Ok, think Melissa, think. Does that root look familiar? Do you remember that tree? That curve? Did you leave a trail of breadcrumbs? Reese’s Pieces?


Perhaps the worst and most embarrassing part of this journey is that I was on a marked trail. I was on the blue trail. After 25 minutes, I turned around on the blue trail to retrace my steps and head back. Yet, strangely, 20 minutes later I found myself on the blue trail headed in the original direction – away from my car, as if I had never turned around at all. What the hell? Did I do a 360 instead of a 180? What is this netherworld of trails? And why am I passing that old couple again?

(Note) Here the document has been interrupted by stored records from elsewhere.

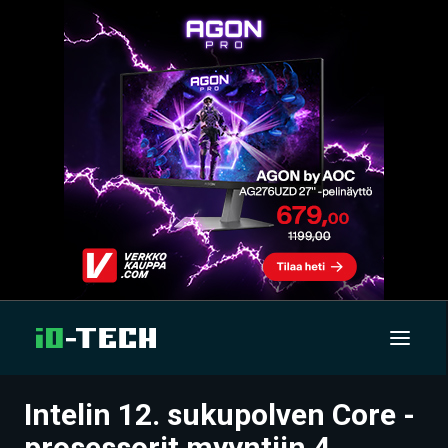
Intelin 12. sukupolven Core -
UUTISET
prosessorit myyntiin 4.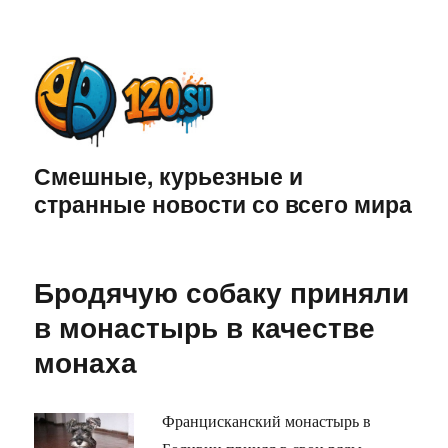
Смешные, курьезные и
странные новости со всего мира
Бродячую собаку приняли
в монастырь в качестве
монаха
Францисканский монастырь в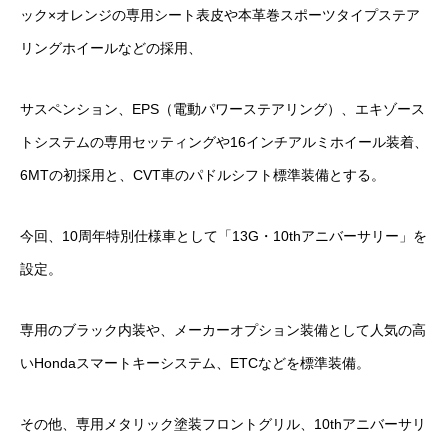
ック×オレンジの専用シート表皮や本革巻スポーツタイプステア
リングホイールなどの採用、
サスペンション、EPS（電動パワーステアリング）、エキゾース
トシステムの専用セッティングや16インチアルミホイール装着、
6MTの初採用と、CVT車のパドルシフト標準装備とする。
今回、10周年特別仕様車として「13G・10thアニバーサリー」を
設定。
専用のブラック内装や、メーカーオプション装備として人気の高
いHondaスマートキーシステム、ETCなどを標準装備。
その他、専用メタリック塗装フロントグリル、10thアニバーサリ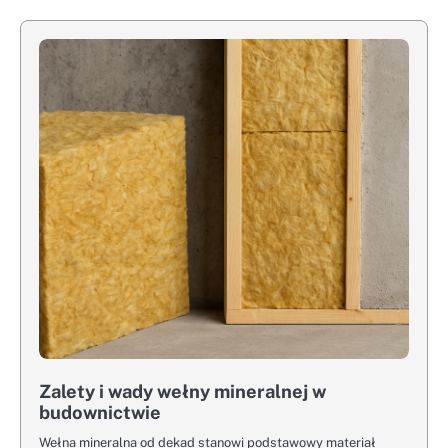
Zalety i wady wełny mineralnej w
budownictwie
Wełna mineralna od dekad stanowi podstawowy materiał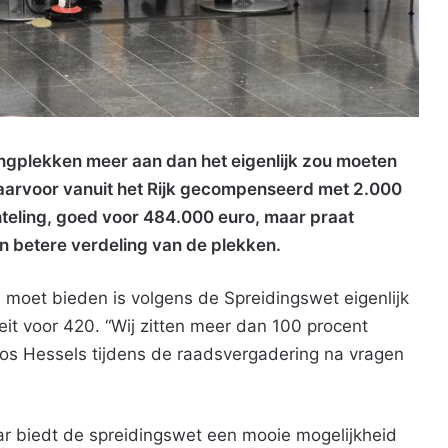
gplekken meer aan dan het eigenlijk zou moeten
daarvoor vanuit het Rijk gecompenseerd met 2.000
hteling, goed voor 484.000 euro, maar praat
 betere verdeling van de plekken.
moet bieden is volgens de Spreidingswet eigenlijk
it voor 420. “Wij zitten meer dan 100 procent
Jos Hessels tijdens de raadsvergadering na vragen
aar biedt de spreidingswet een mooie mogelijkheid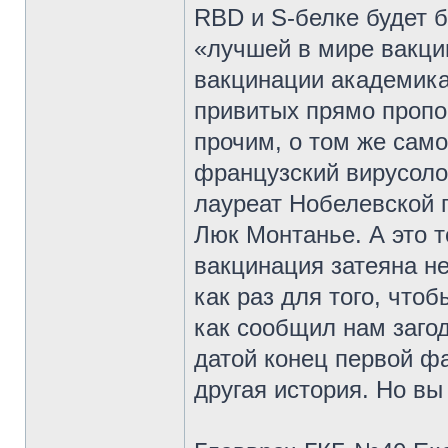
RBD и S-белке будет б
«лучшей в мире вакци
вакцинации академика 
привитых прямо проп
прочим, о том же сам
французский вирусолог
лауреат Нобелевской 
Люк Монтанье. А это т
вакцинация затеяна не
как раз для того, чтоб
как сообщил нам заго
датой конец первой ф
другая история. Но вы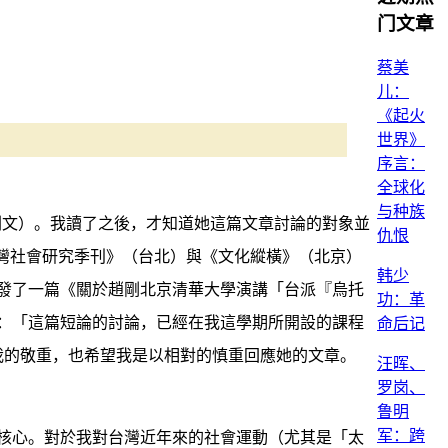
门文章
蔡美
儿：
《起火
世界》
序言：
全球化
与种族
劉文）。我讀了之後，才知道她這篇文章討論的對象並
仇恨
台灣社會研究季刊》（台北）與《文化縱橫》（北京）
韩少
發了一篇《關於趙剛北京清華大學演講「台派『烏托
功：革
：「這篇短論的討論，已經在我這學期所開設的課程
命后记
達我的敬重，也希望我是以相對的慎重回應她的文章。
汪晖、
罗岗、
鲁明
军：跨
核心。對於我對台灣近年來的社會運動（尤其是「太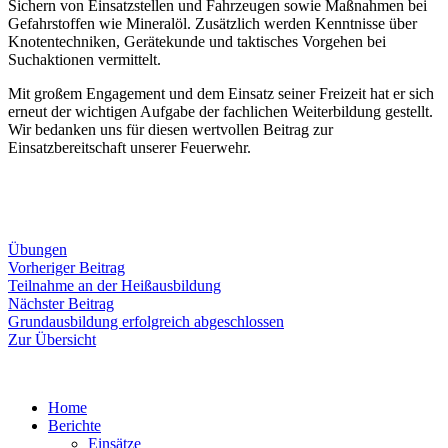
Sichern von Einsatzstellen und Fahrzeugen sowie Maßnahmen bei
Gefahrstoffen wie Mineralöl. Zusätzlich werden Kenntnisse über
Knotentechniken, Gerätekunde und taktisches Vorgehen bei
Suchaktionen vermittelt.
Mit großem Engagement und dem Einsatz seiner Freizeit hat er sich
erneut der wichtigen Aufgabe der fachlichen Weiterbildung gestellt.
Wir bedanken uns für diesen wertvollen Beitrag zur
Einsatzbereitschaft unserer Feuerwehr.
Übungen
Beitragsnavigation
Vorheriger
Vorheriger Beitrag
Beitrag:
Teilnahme an der Heißausbildung
Nächster
Nächster Beitrag
Beitrag:
Grundausbildung erfolgreich abgeschlossen
Zur Übersicht
Home
Berichte
Einsätze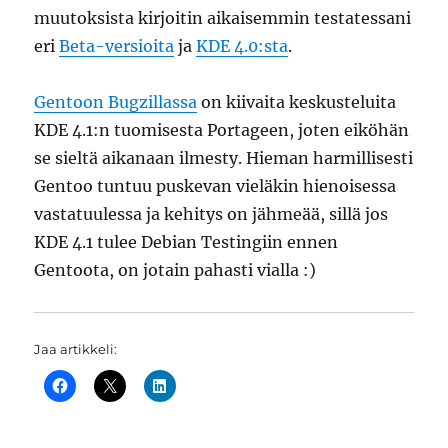
muutoksista kirjoitin aikaisemmin testatessani
eri
Beta-versioita
ja
KDE 4.0:sta
.
Gentoon Bugzillassa
on kiivaita keskusteluita
KDE 4.1:n tuomisesta Portageen, joten eiköhän
se sieltä aikanaan ilmesty. Hieman harmillisesti
Gentoo tuntuu puskevan vieläkin hienoisessa
vastatuulessa ja kehitys on jähmeää, sillä jos
KDE 4.1 tulee Debian Testingiin ennen
Gentoota, on jotain pahasti vialla :)
Jaa artikkeli: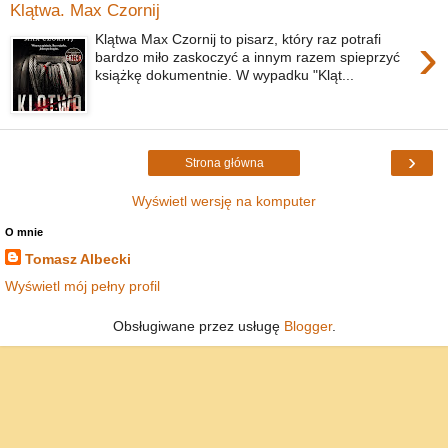
Klątwa. Max Czornij
›
Klątwa Max Czornij to pisarz, który raz potrafi
bardzo miło zaskoczyć a innym razem spieprzyć
książkę dokumentnie. W wypadku "Kląt...
›
Strona główna
Wyświetl wersję na komputer
O mnie
Tomasz Albecki
Wyświetl mój pełny profil
Obsługiwane przez usługę
Blogger
.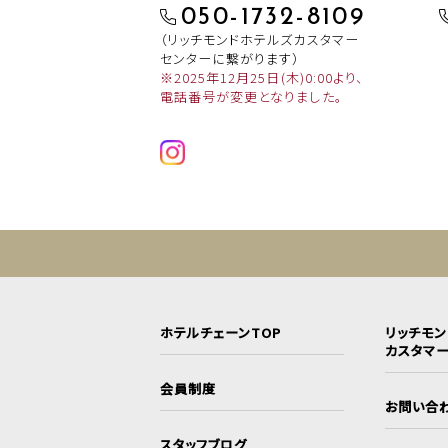
050-1732-8109
（リッチモンドホテルズカスタマー
センターに繋がります）
※2025年12月25日(木)0:00より、
電話番号が変更となりました。
ホテルチェーンTOP
リッチモ
カスタマ
会員制度
お問い合
スタッフブログ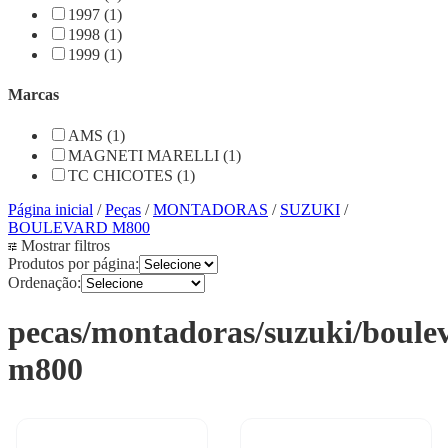
1997 (1)
1998 (1)
1999 (1)
Marcas
AMS (1)
MAGNETI MARELLI (1)
TC CHICOTES (1)
Página inicial
/
Peças
/
MONTADORAS
/
SUZUKI
/
BOULEVARD M800
Mostrar filtros
Produtos por página:
Ordenação:
pecas/montadoras/suzuki/boule
m800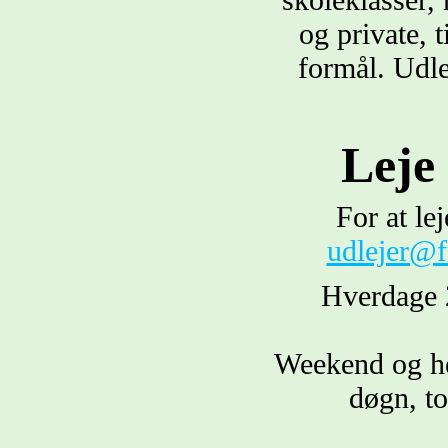
og private, 
formål. Udle
Leje 
For at le
udlejer@f
Hverdage 2
Weekend og hel
døgn, to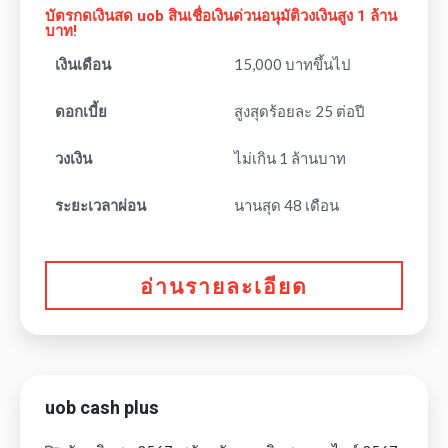
บัตรกดเงินสด uob สินเชื่อเงินด่วนอนุมัติวงเงินสูง 1 ล้าน
บาท!
เงินเดือน
15,000 บาทขึ้นไป
ดอกเบี้ย
สูงสุดร้อยละ 25 ต่อปี
วงเงิน
ไม่เกิน 1 ล้านบาท
ระยะเวลาผ่อน
นานสุด 48 เดือน
อ่านรายละเอียด
uob cash plus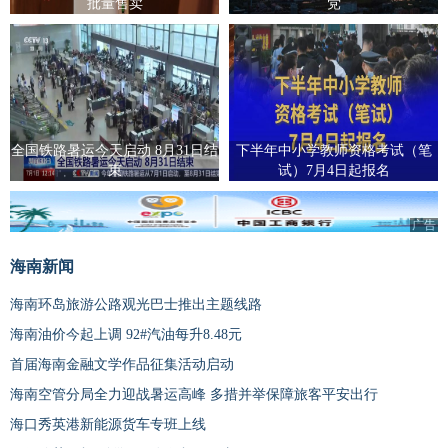
批量售卖
党
全国铁路暑运今天启动 8月31日结
下半年中小学教师资格考试（笔
束
试）7月4日起报名
广告
海南新闻
海南环岛旅游公路观光巴士推出主题线路
海南油价今起上调 92#汽油每升8.48元
首届海南金融文学作品征集活动启动
海南空管分局全力迎战暑运高峰 多措并举保障旅客平安出行
海口秀英港新能源货车专班上线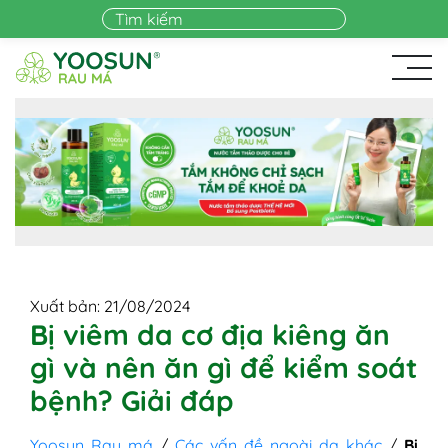
Skip to main content
Xuất bản: 21/08/2024
Bị viêm da cơ địa kiêng ăn
gì và nên ăn gì để kiểm soát
bệnh? Giải đáp
Yoosun Rau má
/
Các vấn đề ngoài da khác
/
Bị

Two roads diverged in a wood, and I, I took the one less traveled by. Or maybe I didn't. Or maybe I did.


Two roads diverged in a wood, and I, I took... hmm... uh, that one? Or was it that one? Shit.



Fortunately, after much retracing, rerunning, and inquiring… er, I mean soul-searching, I was able to find my way. And eventually I was able to make my way home.


As for the bigger questions though, I still have no idea. I still don’t know what I was thinking. I honestly don’t know how I got there. But I suppose that’s the deeper, more meaningful element of running I have finally experienced.